Robert Kessler – Tudor, Pickering, Holt & Co.

Good morning, David.

David S. Rosenthal

Good morning Robert.

Robert Kessler – Tudor, Pickering, Holt & Co.

Couple of follow-ups to some earlier points you made. One on the buybacks, you were asked about reduction and the strategy there. But I’d like to ask you about the cash balance and flexibility. So the $6.6 billion of cash that you’ve got on the balance sheet at the end of the quarter.

How much of that I guess in theory could be used for buyback? So I know you got about $400 million marked in the footnotes as restricted. But is that to say that a full 6.2 remainder could be used again in theory for buybacks or are there any other factors to consider like taxes on repatriation of cash to the U.S. to the extent you’ve got some of broader or that kind of effect?

David S. Rosenthal

Well, earlier getting to the last part of your question and backing up. There are a number of factors that determine what our point in cash balances in any quarter, I mentioned some of those this quarter including closing the Celtic acquisition, some timing of tax payments, working capital changes et cetera.

So we don’t have a target in terms of what the cash balance is or a minimum that we have to have or an operating level. We manage the cash just to maintain our flexibility and meet all of our commitments and it does bounce around a fair amount as you’ve seen over time.

But I wouldn’t want to make any specific comment on what cash would be available for what or how it might change going forward. Other than to say as we’ve said before, the share buyback is determined on a quarterly basis, and as a reflection the cash that’s available has delivered from the business given the market conditions that we have. And as I said, our expectation is we’ll buy $4 billion in the second quarter. But other than that, I just wouldn’t have any guidance on either the uses of cash or the buyback level going forward.

Robert Kessler – Tudor, Pickering, Holt & Co.

Can you say whether the $6 billion figure roughly is fully available for general corporate purposes in any jurisdiction or do you have any sizable amount that can only be used in certain geography?

David S. Rosenthal

Yeah, I tell you, I wouldn’t have a specific comment on that. But I don’t think there is anything significant or material in any one region or another that’s restricted for us. We manage our cash globally and I wouldn’t expect there to be anything significant or material to worry about or to think about what to do with.

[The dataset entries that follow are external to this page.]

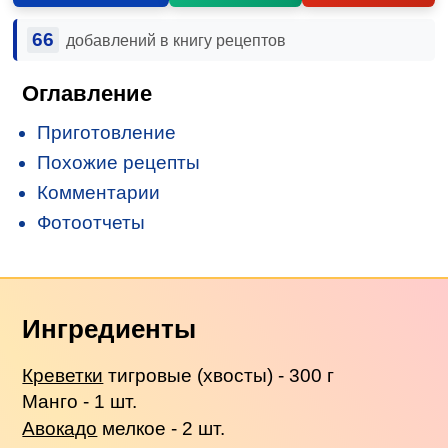
66
добавлений в книгу рецептов
Оглавление
Приготовление
Похожие рецепты
Комментарии
Фотоотчеты
Ингредиенты
Креветки
тигровые (хвосты) - 300 г
Манго - 1 шт.
Авокадо
мелкое - 2 шт.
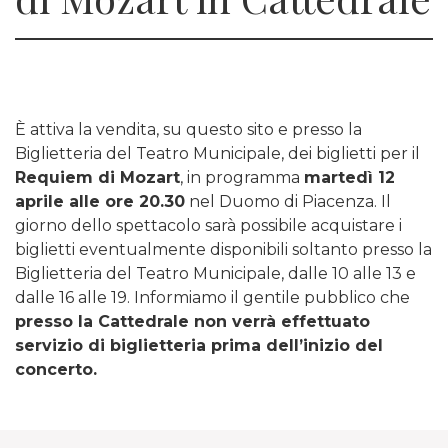
È attiva la vendita, su questo sito e presso la
Biglietteria del Teatro Municipale, dei biglietti per il
Requiem di Mozart
, in programma
martedì 12
aprile alle ore 20.30
nel Duomo di Piacenza. Il
giorno dello spettacolo sarà possibile acquistare i
biglietti eventualmente disponibili soltanto presso la
Biglietteria del Teatro Municipale, dalle 10 alle 13 e
dalle 16 alle 19. Informiamo il gentile pubblico che
presso la Cattedrale non verrà effettuato
servizio di biglietteria prima dell’inizio del
concerto.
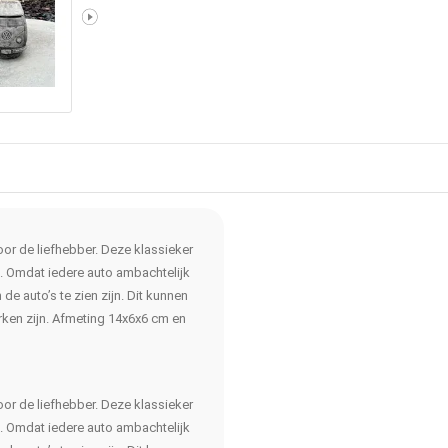
or de liefhebber. Deze klassieker
. Omdat iedere auto ambachtelijk
de auto’s te zien zijn. Dit kunnen
merken zijn. Afmeting 14x6x6 cm en
or de liefhebber. Deze klassieker
. Omdat iedere auto ambachtelijk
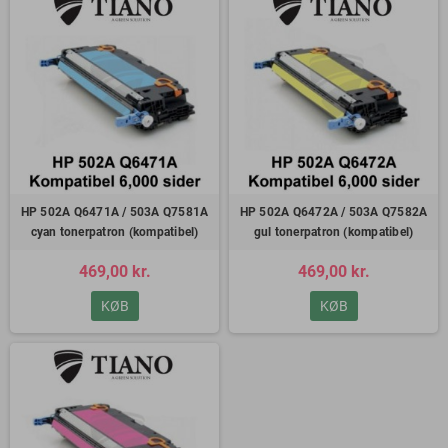
HP 502A Q6471A / 503A Q7581A
HP 502A Q6472A / 503A Q7582A
cyan tonerpatron (kompatibel)
gul tonerpatron (kompatibel)
469,00 kr.
469,00 kr.
KØB
KØB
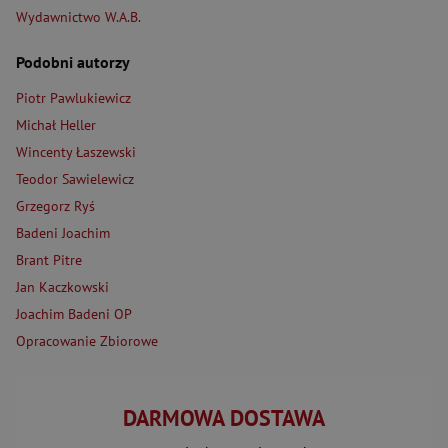
Wydawnictwo W.A.B.
Podobni autorzy
Piotr Pawlukiewicz
Michał Heller
Wincenty Łaszewski
Teodor Sawielewicz
Grzegorz Ryś
Badeni Joachim
Brant Pitre
Jan Kaczkowski
Joachim Badeni OP
Opracowanie Zbiorowe
DARMOWA DOSTAWA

Robert Kessler – Tudor, Pickering, Holt & Co.

Okay. Thanks for that. And then a quick follow-up from me on the chemical asset sale gain, I mean you mentioned just under $100 million I think in aggregate, can you provide a quick split on U.S. versus non-U.S. for that gain in the first quarter?

David S. Rosenthal

Yeah, it’s about half-and-half , half in the U.S. and half overseas and I guess, I said the number was just under $100 million, its in total it’s $70 million and again half in the U.S. and half in the non-U.S.

Robert Kessler – Tudor, Pickering, Holt & Co.

Great, thanks very much.

Operator

And with no further questions, I would like to turn it back to Mr. Rosenthal for any additional or closing remarks.

David S. Rosenthal

Yeah I just like to say in closing, I appreciate your time and your questions this morning and look forward to our call in about three months. So thank you very much.

Operator

This concludes today’s conference. Thank you for your participation.